= Passage for review =
Choledochocele is a rare type of choledochal cyst (type III according to Todani classifications1) characterized by cystic dilatation of the bile duct terminal and protrusion of the papilla of Vater into the duodenal lumen.2 This anomaly has a prevalence of 0.3% to 0.4% among endoscopic retrograde cholangiopancreatography recipients and 1% to 5% among choledochal cysts.3
Horaguchi et al2 have proposed a practical classification of choledochoceles into 2 types. In type I, the bile duct terminal forms a choledochocele and opens to the duodenum independently from the pancreatic duct or forms a very short common channel with the pancreatic duct. In type II, the pancreatic duct opens to the choledochocele. Type II occurs in 10% of choledochoceles and represents an anomalous arrangement of the pancreatobiliary ductal systems.2
Choledochocele is an extremely rare entity in the medical literature. Edil et al,4 in the largest series of the western world for choledochal cysts, reported 4 cases of choledochocele in 92 patients. Singham et al,5 from Canada, in the second largest series reported 1 case in 51 patients. Choledochoceles usually remain asymptomatic or may cause symptoms similar to those of choledocholithiasis, such as intermittent upper abdominal pain and jaundice. The diagnosis is difficult and in asymptomatic cases can be missed even at cholecystectomy.6 Stones in the choledochocele or the bile duct may induce acute pancreatitis and cholangitis.
Preoperative diagnosis of choledochocele is mainly based on endoscopic ultrasonography, magnetic resonance cholangiopancreatography, and endoscopic retrograde cholangiopancreatography. In upper gastrointestinal endoscopy, choledochocele may appear similar to duodenal duplication cyst, papillitis, papillary neoplasm, or mucosal elevation because of inadvertent submucosal injection of water or contrast material during endoscopic retrograde cholangiopancreatography.6,7 Impacted gallstones at the papilla of Vater or cystic changes at the bile duct terminal after endoscopic sphincterectomy for lithiasis may mimic choledochocele.

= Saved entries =

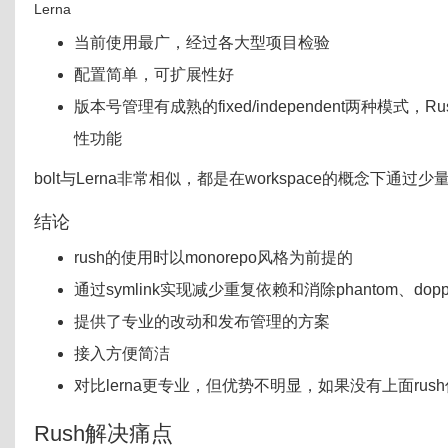
Lerna
当前使用最广，经过各大型项目检验
配置简单，可扩展性好
版本号管理有成熟的fixed/independent两种模式，Rus
性功能
bolt与Lerna非常相似，都是在workspace的概念下通
结论
rush的使用时以monorepo风格为前提的
通过symlink实现减少重复依赖和消除phantom、doppel
提供了专业的改动和发布管理的方案
接入方便简洁
对比lerna更专业，但优势不明显，如果没有上面rush
Rush解决痛点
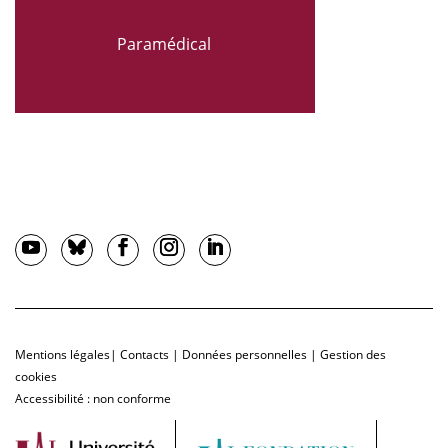
Paramédical
Mentions légales
|
Contacts
|
Données personnelles
|
Gestion des
cookies
Accessibilité : non conforme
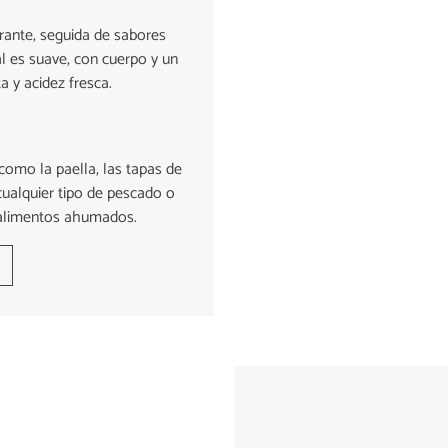
brante, seguida de sabores
al es suave, con cuerpo y un
ta y acidez fresca.
como la paella, las tapas de
cualquier tipo de pescado o
 alimentos ahumados.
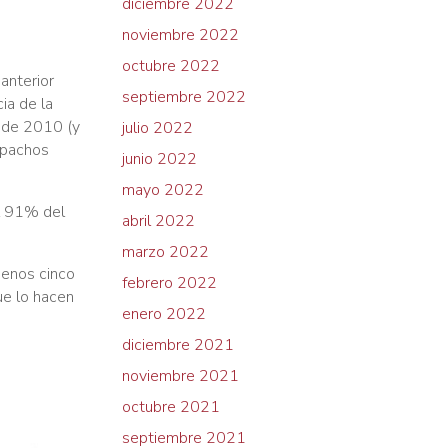
diciembre 2022
noviembre 2022
octubre 2022
anterior
septiembre 2022
ia de la
s de 2010 (y
julio 2022
spachos
junio 2022
mayo 2022
l 91% del
abril 2022
marzo 2022
menos cinco
febrero 2022
ue lo hacen
enero 2022
diciembre 2021
noviembre 2021
octubre 2021
septiembre 2021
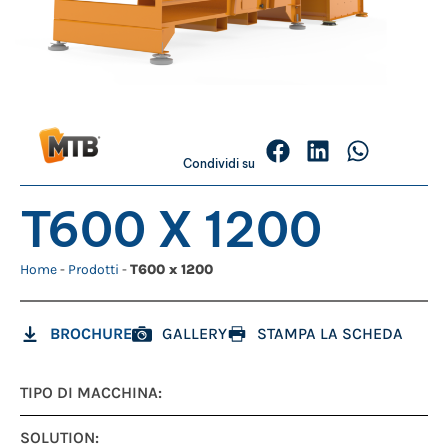
Condividi su
T600 X 1200
Home
-
Prodotti
-
T600 x 1200
BROCHURE
GALLERY
STAMPA LA SCHEDA
TIPO DI MACCHINA:
SOLUTION:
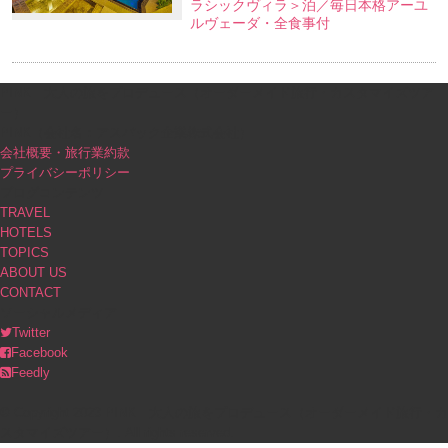
ラシックヴィラ＞泊／毎日本格アーユ
ルヴェーダ・全食事付
PINK｜大人の旅をプロデュース（オーダーメイド旅行・カスタマイズツア
ー）
PINK（会社名：アスパック企業株式会社）
会社概要・旅行業約款
プライバシーポリシー
ブログコンテンツ
TRAVEL
HOTELS
TOPICS
ABOUT US
CONTACT
ソーシャルメディア
Twitter
Facebook
Feedly
© Copyright 2023 PINK｜大人の旅をプロデュース（オーダーメイド旅行・カ
スタマイズツアー）. All rights reserved.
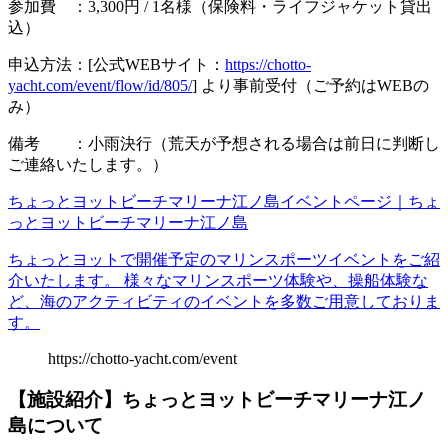
参加費 ：3,300円 / 1名様（保険料・ライフジャケット貸出
込）
申込方法：[公式WEBサイト：
https://chotto-
yacht.com/event/flow/id/805/
] より事前受付（ご予約はWEBの
み）
備考 ：小雨決行（荒天が予想される場合は前日に判断し
ご連絡いたします。）
ちょっとヨットビーチマリーナ江ノ島イベントページ｜ちょ
っとヨットビーチマリーナ江ノ島
ちょっとヨットで開催予定のマリンスポーツイベントをご紹
介いたします。 様々なマリンスポーツ体験や、操船体験な
ど、海のアクティビティのイベントを多数ご用意しておりま
す。
https://chotto-yacht.com/event
【施設紹介】ちょっとヨットビーチマリーナ江ノ
島について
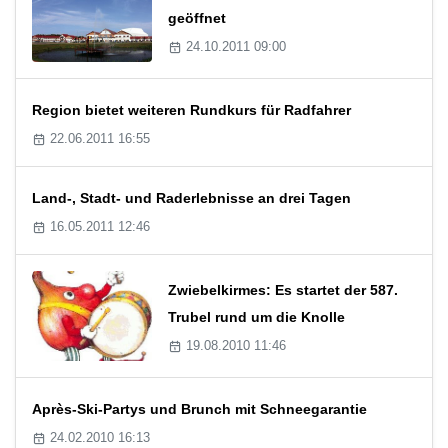
geöffnet
24.10.2011 09:00
Region bietet weiteren Rundkurs für Radfahrer
22.06.2011 16:55
Land-, Stadt- und Raderlebnisse an drei Tagen
16.05.2011 12:46
Zwiebelkirmes: Es startet der 587.
Trubel rund um die Knolle
19.08.2010 11:46
Après-Ski-Partys und Brunch mit Schneegarantie
24.02.2010 16:13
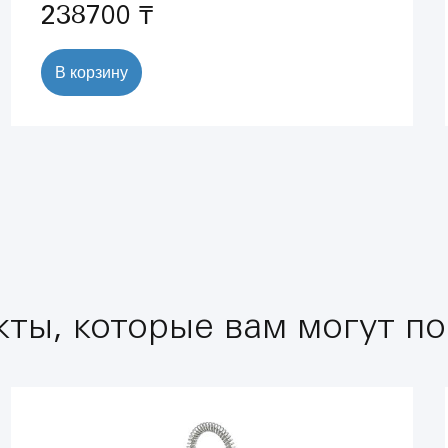
238700 ₸
В корзину
ты, которые вам могут по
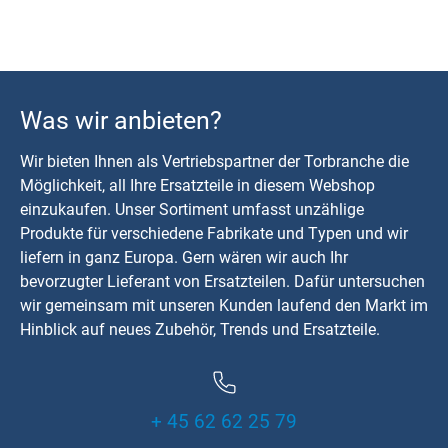
Was wir anbieten?
Wir bieten Ihnen als Vertriebspartner der Torbranche die
Möglichkeit, all Ihre Ersatzteile in diesem Webshop
einzukaufen. Unser Sortiment umfasst unzählige
Produkte für verschiedene Fabrikate und Typen und wir
liefern in ganz Europa. Gern wären wir auch Ihr
bevorzugter Lieferant von Ersatzteilen. Dafür untersuchen
wir gemeinsam mit unseren Kunden laufend den Markt im
Hinblick auf neues Zubehör, Trends und Ersatzteile.
+ 45 62 62 25 79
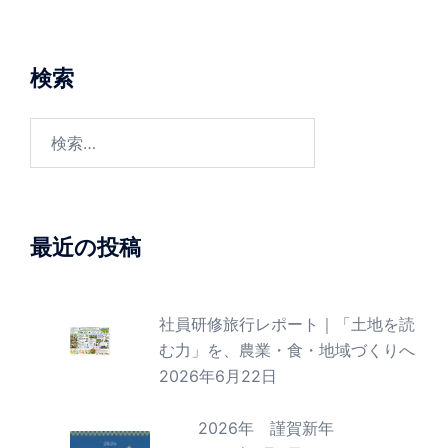
ー
シ
ョ
検索
ン
検
索:
最近の投稿
社員研修旅行レポート｜「土地を読
む力」を、農業・食・地域づくりへ
2026年6月22日
2026年 謹賀新年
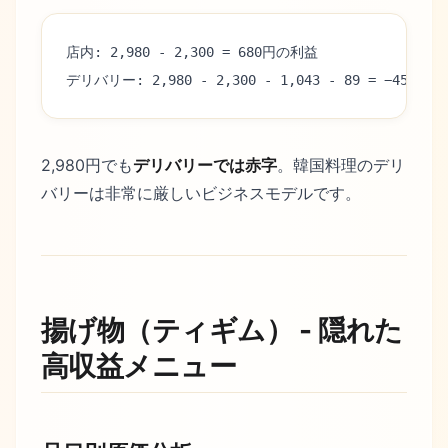
店内: 2,980 - 2,300 = 680円の利益
デリバリー: 2,980 - 2,300 - 1,043 - 89 = −452円
2,980円でも
デリバリーでは赤字
。韓国料理のデリ
バリーは非常に厳しいビジネスモデルです。
揚げ物（ティギム） - 隠れた
高収益メニュー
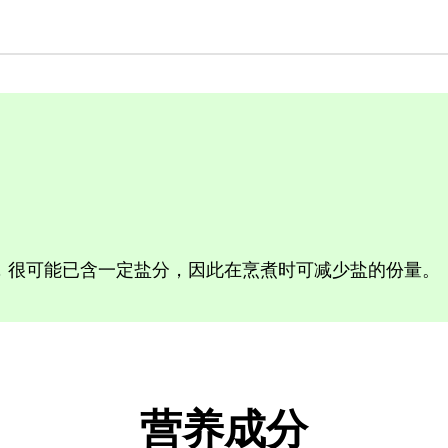
，很可能已含一定盐分，因此在烹煮时可减少盐的份量。
营养成分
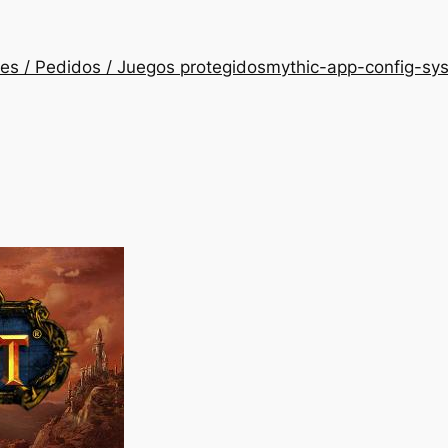
es / Pedidos / Juegos protegidos
mythic-app-config-sy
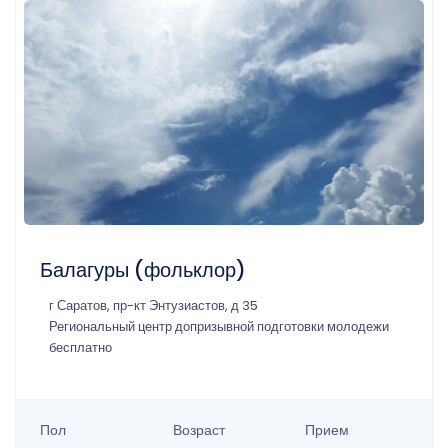
Балагуры (фольклор)
г Саратов, пр-кт Энтузиастов, д 35
Региональный центр допризывной подготовки молодежи
бесплатно
Пол
Возраст
Прием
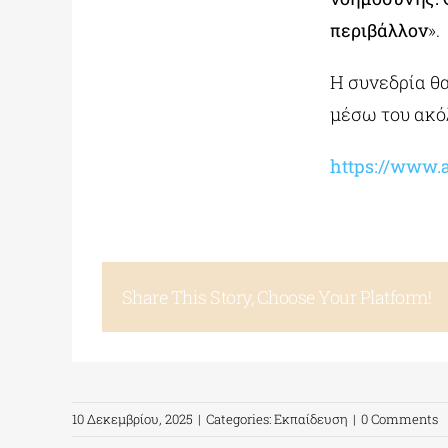
περιβάλλον
».
Η συνεδρία θ
μέσω του ακό
https://www.
Share This Story, Choose Your Platform!
10 Δεκεμβρίου, 2025
|
Categories:
Εκπαίδευση
|
0 Comments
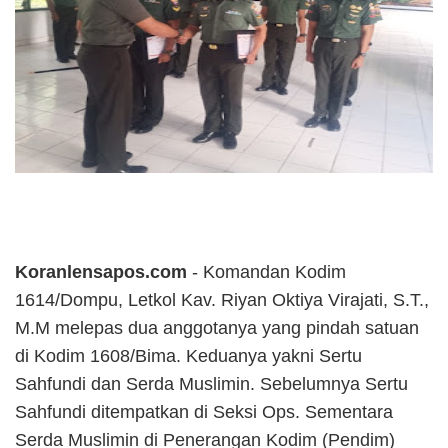
Koranlensapos.com
- Komandan Kodim
1614/Dompu, Letkol Kav. Riyan Oktiya Virajati, S.T.,
M.M melepas dua anggotanya yang pindah satuan
di Kodim 1608/Bima. Keduanya yakni Sertu
Sahfundi dan Serda Muslimin. Sebelumnya Sertu
Sahfundi ditempatkan di Seksi Ops. Sementara
Serda Muslimin di Penerangan Kodim (Pendim)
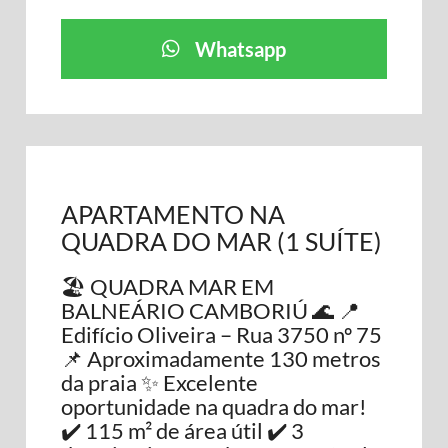
Whatsapp
APARTAMENTO NA
QUADRA DO MAR (1 SUÍTE)
🏖️ QUADRA MAR EM
BALNEÁRIO CAMBORIÚ 🌊 📍
Edifício Oliveira – Rua 3750 nº 75
📌 Aproximadamente 130 metros
da praia ✨ Excelente
oportunidade na quadra do mar!
✔️ 115 m² de área útil ✔️ 3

= Exercise set =
(a) Decide whether each statement agrees with the passage on choledochocele, answering yes or no and quoting the words that settle it: (i) Type II choledochoceles account for 10% of choledochoceles; (ii) Edil et al reported 1 case of choledochocele in 51 patients; (iii) choledochoceles invariably produce symptoms.
(b) List every condition that, according to the passage on choledochocele, choledochocele may resemble in upper gastrointestinal endoscopy.
These items are separate material and form no part of the passage on choledochocele.

= Answers provided =
(a)
(i) Yes: "Type II occurs in 10% of choledochoceles"
(ii) No: "reported 4 cases of choledochocele in 92 patients"
(iii) No: "Choledochoceles usually remain asymptomatic"

(b)
- Duodenal duplication cyst
- Papillitis
- Papillary neoplasm
- Mucosal elevation because of inadvertent submucosal injection of water or contrast material during endoscopic retrograde cholangiopancreatography